Some related work in Multi-task RL. But I remember my impression of it was that it only moderately helps Multi-task RL.

3

Red-Portal t1_j1vu94s wrote

I think what you're describing is similar to curriculum learning and importance sampling SGD. The former claims that there is a better order of feeding data during SGD that results in better training. But I'm not sure how scientifically grounded that line of research has become. It used to be closer to art. The latter is simple. Since some samples are more "destructive" (higher variance), sample them less often while numerically compensating for that.

1

Nameless1995 t1_j1xeo4l wrote

There is a literature related to taking gradient agreement/conflict into account for different motivations (usually different from the exact motivation in OP).

This is one place to start looking: https://arxiv.org/abs/2009.00329 (you can find some related work from the citations in google scholar/semantic scholar)

1

derpderp3200 OP t1_j1ygqtj wrote

What a fascinating paper- reminds me of an idea I had to store some sort of secondary value in weights that contribute to correct outputs that prevents unlearning their features, but had no specific idea of how to execute it- can't believe I didn't think of what this paper's authors did. Thank you.

1

IndecisivePhysicist t1_j1yd893 wrote

This is good actually. The "noise" of batch sgd acts as a regularizer. You don't actually want to find the global minimum of the training set but rather you want a generalizeable minimum which usually means a flat minimum because there will be some distribution shift at test time. The minimum being slightly different for each minibatch helps draw you toward a flat minimum.

1

derpderp3200 OP t1_j1yh8qe wrote

But is it the most efficient and effective method?

I'd imagine it's likely possible to converge much faster, and that at some point into training, you likely run into a "limit" where the "signal"(learnable features) can no longer overcome the "noise"(the "pull effect").

1

nonotan t1_j1yovo3 wrote

It's probably not the most efficient method. However, in general, methods that converge faster tend to lead to slightly worse minima (think momentum-based methods vs "plain" SGD), which "intuitively" makes some degree of sense (the additional time spent training isn't completely wasted, with some of it effectively helping explore the possibility space, optimizing the model in ways that simple gradient-following might miss entirely)

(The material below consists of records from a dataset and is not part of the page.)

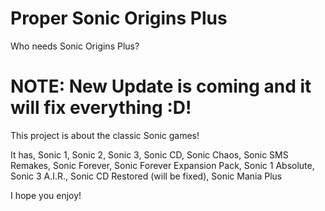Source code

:  # Proper Sonic Origins Plus
Who needs Sonic Origins Plus?

# **NOTE: New Update is coming and it will fix everything :D!**

This project is about the classic Sonic games!

It has, Sonic 1, Sonic 2, Sonic 3, Sonic CD, Sonic Chaos, Sonic SMS Remakes, Sonic Forever, Sonic Forever Expansion Pack, Sonic 1 Absolute, Sonic 3 A.I.R., Sonic CD Restored (will be fixed), Sonic Mania Plus

 I hope you enjoy!
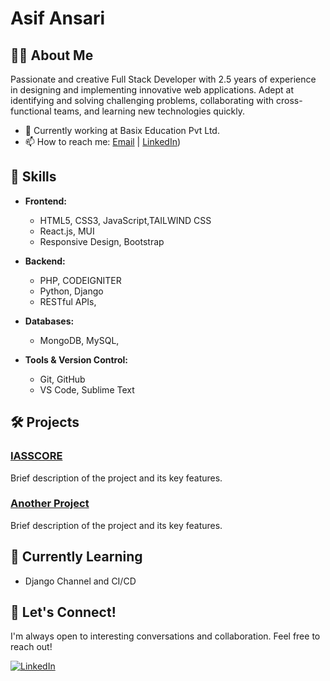 # Asif Ansari

## 👩‍💻 About Me

Passionate and creative Full Stack Developer with 2.5 years of experience in designing and implementing innovative web applications. Adept at identifying and solving challenging problems, collaborating with cross-functional teams, and learning new technologies quickly.

- 💼 Currently working at Basix Education Pvt Ltd.
- 📫 How to reach me: [Email](mailto:asifraiganj@gmail.com) | [LinkedIn](https://www.linkedin.com/in/ansari-asif/))

## 🚀 Skills

- **Frontend:**
  - HTML5, CSS3, JavaScript,TAILWIND CSS
  - React.js, MUI
  - Responsive Design, Bootstrap

- **Backend:**
  - PHP, CODEIGNITER
  - Python, Django
  - RESTful APIs,

- **Databases:**
  - MongoDB, MySQL,

- **Tools & Version Control:**
  - Git, GitHub
  - VS Code, Sublime Text

## 🛠️ Projects

### [IASSCORE](https://github.com/yourusername/projectname)

Brief description of the project and its key features.

### [Another Project](https://github.com/yourusername/anotherproject)

Brief description of the project and its key features.

## 🌱 Currently Learning

- Django Channel and CI/CD

## 💬 Let's Connect!

I'm always open to interesting conversations and collaboration. Feel free to reach out!

[![LinkedIn](https://img.shields.io/badge/LinkedIn-Connect-blue)](https://www.linkedin.com/in/ansari-asif/)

I would be shocked if there doesn't exist a method that does even better than SGD while also being significantly more efficient. But it's probably not going to be easy to find, and I expect most simple heuristics ("this seems to be helping, do it more" or "this doesn't seem to be helping, do it less") will lead to training time vs accuracy tradeoffs, rather than universal improvements.

3

IndecisivePhysicist t1_j20lxts wrote

Converge to what though? My whole point was that you don't want to converge to the actual global minimum on the test set, you want one of the many local minima and you want one that is flat.

1

realjunkman t1_j2a54lt wrote

There was a paper recently about finding parameter regions that are unused and only updating those on fine tuned data. Can't remember the name but that was an interesting approach.

1

derpderp3200 OP t1_j2avw24 wrote

Interesting! I thought about something similar, a "no parameter is left unused" during training, but using unused regions for fine-tuning sounds like a much more clever application of the principle.

1

realjunkman t1_j2cc4nm wrote

It was a presentation I saw at EMNLP this past year. I’ll try and look for it, but if I don’t report back… it was a presentation during day 3!

1

big_haptun777 t1_j1ug2fb wrote

I believe that it has already been solved via shuffling and batching. You will possibly not get stuck in local minima.

−3